After catching the first ‘bin’ up the Téléphérique de l’Aiguille du Midi at 7.30 on a sunny late-August morning, my good friend Olly and I had a plan in mind to climb Mont Blanc du Tacul. The idea was to scope out the ‘Trois Monts’ route up Mont Blanc for later in the summer. A considerable amount of snowfall at high altitude the previous couple of days had put some doubt in our minds as to how stable conditions might be, however we decided to persevere with a back-up plan of climbing the Chamonix classic, ‘Cosmiques Arête’.
The Trois Monts Route – Mont Blanc du Tacul(4,248m), Mont Maudit(4,465m), Mont Blanc(4,810m).
The cablecar journey was as entertaining as ever with hoards of multinational tourists shrieking and wooping as the first part of the two-part cable car soared over the pylons making everyone’s stomach lurch and taking tourists by surprise.
Upon arrival at the top station, we quickly made our way to the ice-cave exit and were instantly startled at how crevassed the Midi Arête had become over the long, hot summer. Indeed the ice-cave had receded massively from the previous winter and was practically non-existent.

* **Task set**
1. Translate this sentence from the climbing account into French: "Indeed the ice-cave had receded massively from the previous winter and was practically non-existent."
2. In the rows below, convert the lines starting at the one containing "kingdom: Fungi" and ending at the one containing "common name: Common figwort" into a numbered list, both end lines included and any blank lines omitted.

* **Data supplied**
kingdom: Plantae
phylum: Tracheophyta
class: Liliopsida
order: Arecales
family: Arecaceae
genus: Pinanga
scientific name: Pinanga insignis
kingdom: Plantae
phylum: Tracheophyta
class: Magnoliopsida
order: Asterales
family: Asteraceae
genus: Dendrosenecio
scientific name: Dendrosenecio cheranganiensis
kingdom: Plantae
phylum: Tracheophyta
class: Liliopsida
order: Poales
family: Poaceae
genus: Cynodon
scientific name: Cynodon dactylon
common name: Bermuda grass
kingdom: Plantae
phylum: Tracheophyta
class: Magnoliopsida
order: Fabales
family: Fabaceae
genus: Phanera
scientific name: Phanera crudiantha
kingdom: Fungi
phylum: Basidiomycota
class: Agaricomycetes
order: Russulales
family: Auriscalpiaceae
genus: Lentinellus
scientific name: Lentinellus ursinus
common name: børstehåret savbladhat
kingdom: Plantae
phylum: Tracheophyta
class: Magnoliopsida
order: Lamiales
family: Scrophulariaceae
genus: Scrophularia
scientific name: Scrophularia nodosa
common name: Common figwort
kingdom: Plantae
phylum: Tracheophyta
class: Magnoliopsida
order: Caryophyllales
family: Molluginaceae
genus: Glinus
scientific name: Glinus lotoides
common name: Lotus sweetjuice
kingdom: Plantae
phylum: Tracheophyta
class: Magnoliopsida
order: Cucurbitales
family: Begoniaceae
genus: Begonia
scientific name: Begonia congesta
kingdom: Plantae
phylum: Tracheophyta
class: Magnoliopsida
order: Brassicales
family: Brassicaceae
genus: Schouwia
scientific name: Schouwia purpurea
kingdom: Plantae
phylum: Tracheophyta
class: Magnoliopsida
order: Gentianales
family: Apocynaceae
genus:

* **Final results**
1. En effet, la grotte de glace avait considérablement reculé depuis l'hiver précédent et était pratiquement inexistante.

2.
1. kingdom: Fungi
2. phylum: Basidiomycota
3. class: Agaricomycetes
4. order: Russulales
5. family: Auriscalpiaceae
6. genus: Lentinellus
7. scientific name: Lentinellus ursinus
8. common name: børstehåret savbladhat
9. kingdom: Plantae
10. phylum: Tracheophyta
11. class: Magnoliopsida
12. order: Lamiales
13. family: Scrophulariaceae
14. genus: Scrophularia
15. scientific name: Scrophularia nodosa
16. common name: Common figwort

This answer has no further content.